§ Task objective:
Show each line of the listing in which the word "priority" occurs.

§ Data to process:
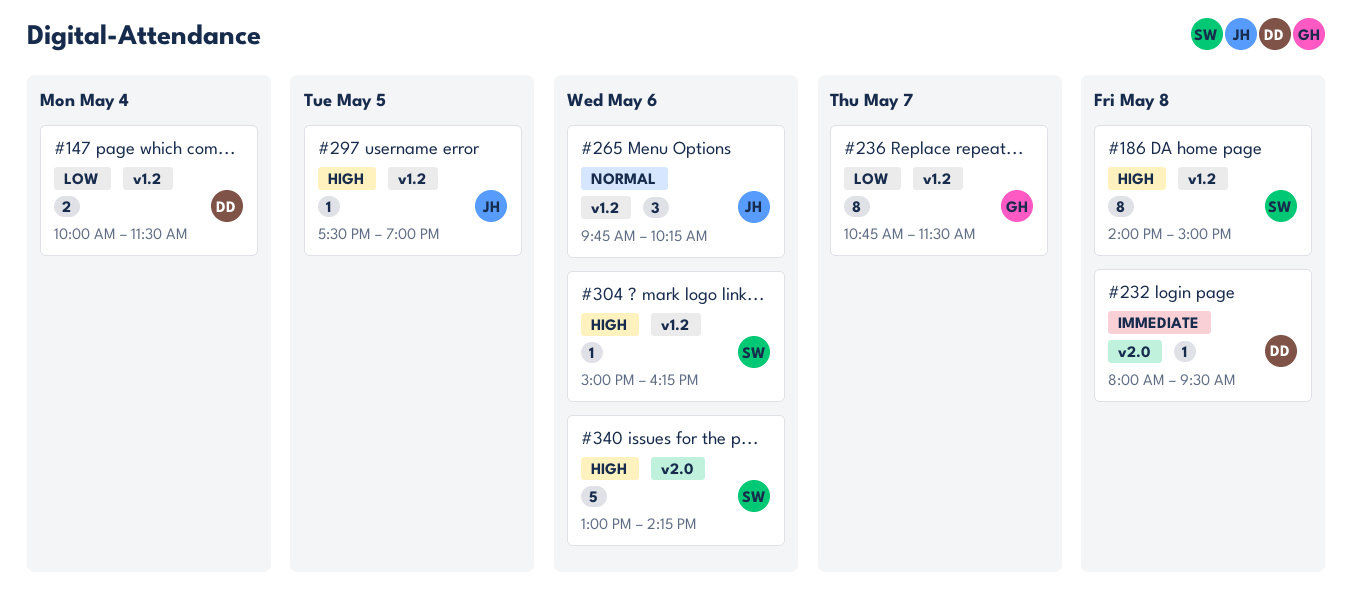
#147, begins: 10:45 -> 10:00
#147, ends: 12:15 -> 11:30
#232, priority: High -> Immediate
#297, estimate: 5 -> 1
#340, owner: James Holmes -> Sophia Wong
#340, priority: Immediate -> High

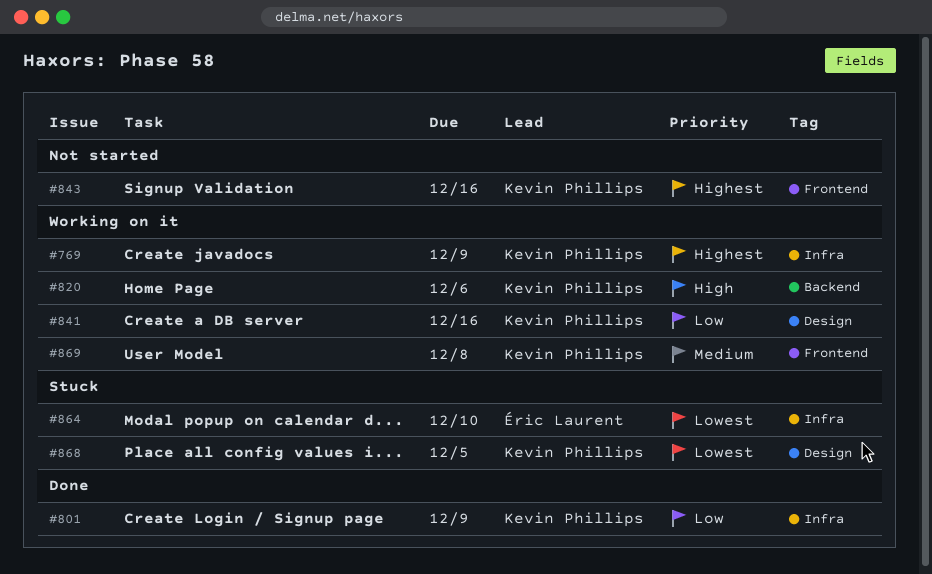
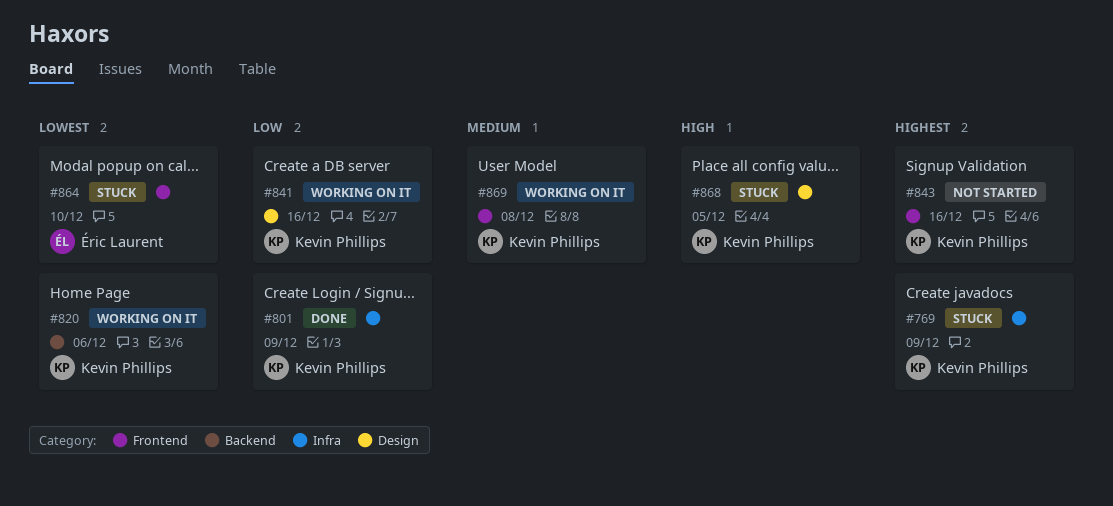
#769, status: Working on it -> Stuck
#820, priority: High -> Lowest
#864, label: Infra -> Frontend
#868, priority: Lowest -> High

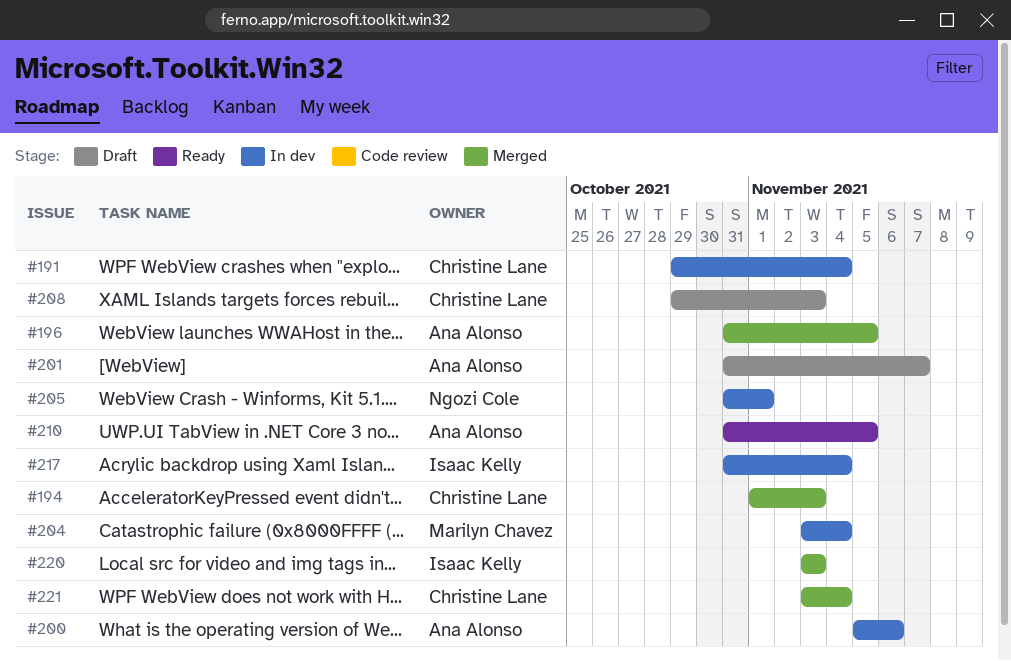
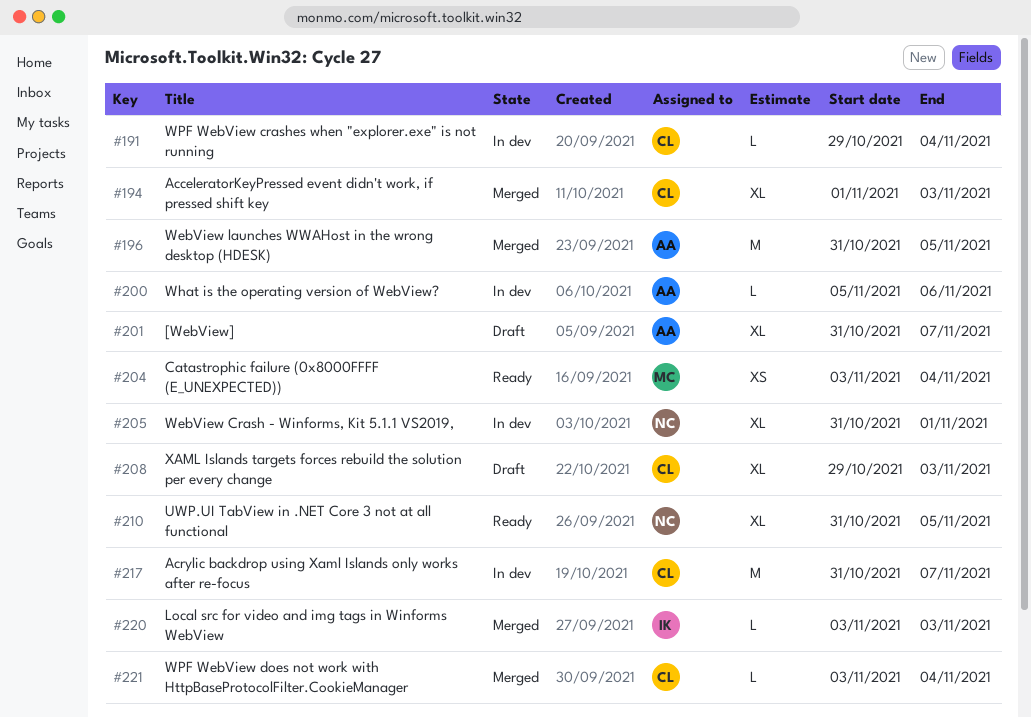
#204, status: In dev -> Ready
#210, owner: Ana Alonso -> Ngozi Cole
#217, owner: Isaac Kelly -> Christine Lane
#217, due: Nov 4 -> Nov 7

§ Completed exercise:
#232, priority: High -> Immediate
#340, priority: Immediate -> High
#820, priority: High -> Lowest
#868, priority: Lowest -> High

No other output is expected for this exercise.